O roteiro finalizado continha tanta depravação que a Columbia insistiu por dois anos para que Robert Towne o amenizasse, mas em 1972 a censura meio que já estava relaxada e muita coisa do original terminou ficando. Fuck, por exemplo, é dito 65 vezes. Ainda sobre palavrões, o roteirista travou uma pequena discussão com um engravatado dos estúdios, que teria dito: “Bob, você não acha que vinte ‘motherfuckers’ funcionam melhor que 40?”. Towne respondeu: “Não. É desse jeito que as pessoas falam quando não podem fazer nada. Ficam putas.” No pôster inclusive há uma amostra da linguagem dos personagens.
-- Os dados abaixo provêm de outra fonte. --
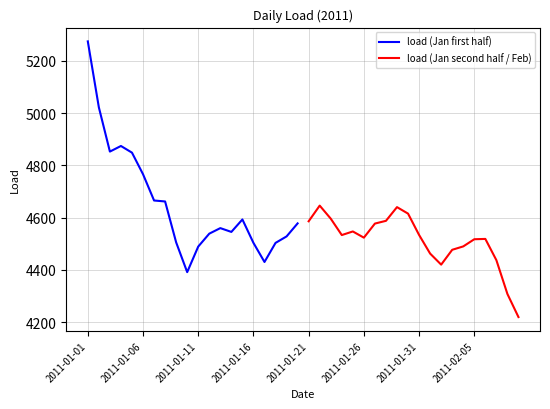

Is this an area chart (filled region under the line)?

No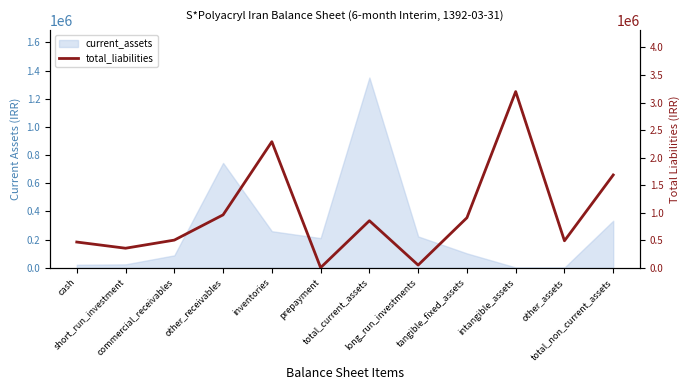

Does the chart display data point markers on the line(s)?

No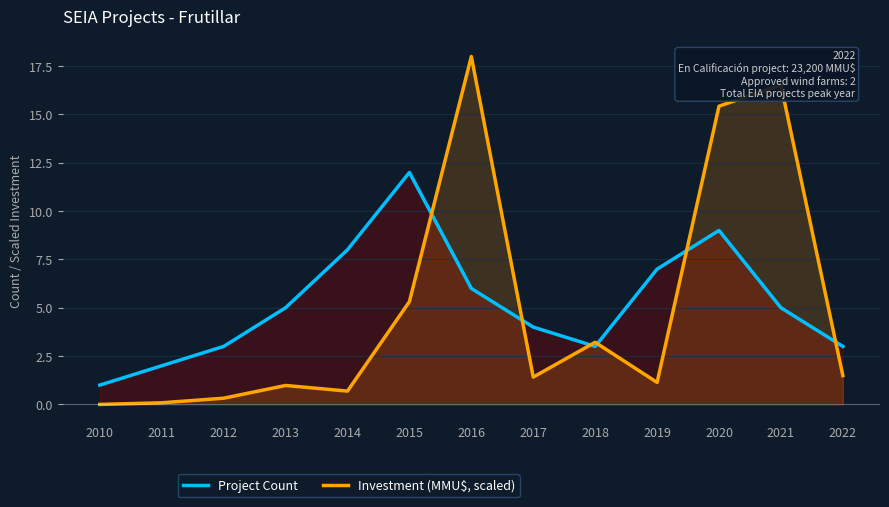

Where is Project Count nearest to the value 6?

2016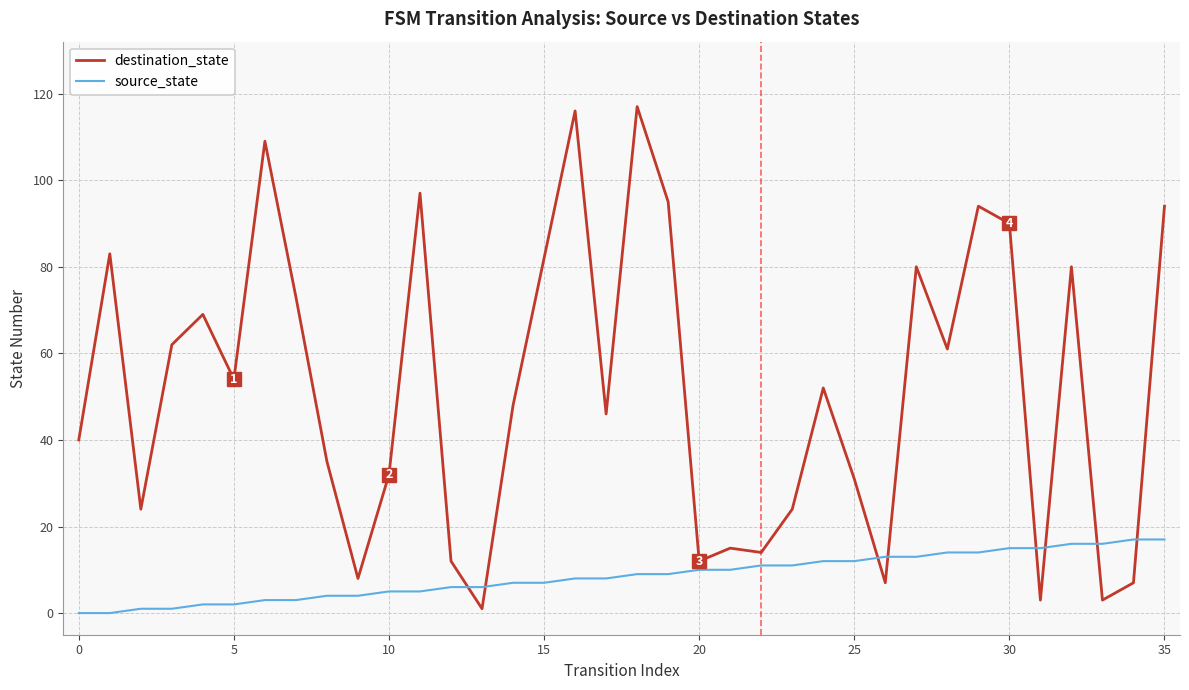

What is the average value of the destination_state series?

52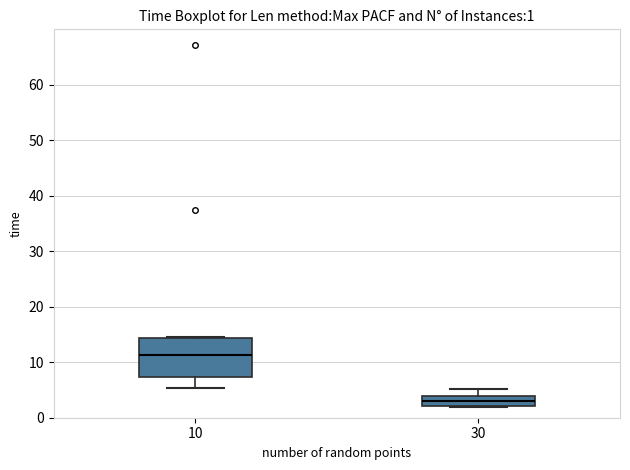

Comparing the boxes themselves (not the whiskers), which one is the tallest?

10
A Última Missão fracassou nas bilheterias, naturalmente. Uma história sobre um grupo de marinheiros depravados que visualmente pareciam a união perfeita de Popeye com o Pato Donald, com final a lá Nova Hollywood era algo que só poderia habitar nos porões secretos da história do cinema. O pôster do filme, com um Jack Nicholson sem camisa, usando chapéu de marinheiro e fumando um charuto já é um negócio bizarro demais para os padrões americanos de todos os tempos. Há toda uma geração que só conheceu o Nicholson a partir de seu papel de Coringa no primeiro Batman de Tim Burton e ignora seus papéis na década de 1960 e 1970.

Ashby já vinha de um fracasso por Ensina-me a Viver (1971). Mesmo assim, a nova produção concorreu a 3 estatuetas, de Melhor ator, Melhor Ator Coadjuvante e Melhor Roteiro Adaptado.

Richard Linklater anunciou este ano uma sequência para o filme, com Bryan Cranston, Laurence Fishburne e Steve Carell fazendo os papéis principais. Sinceramente, é o tipo de remake que a obra original não merece, muito menos feita por um diretor tão verborrágico e superestimado. Trata-se de um filme extraordinário justamente por ser tão…ordinário.

É isso. Todo mundo sabe das injustiças que acontecem no mundo, na sua cidade, na sua frente, mas ninguém, por uma razão ou outra, quer tomar uma atitude contrária por temer sofrer injustas consequências. Trata-se de uma história demasiada humana, onde os personagens alternam momentos de machismo e extrema compaixão, impotência e revolta, luta e derrota.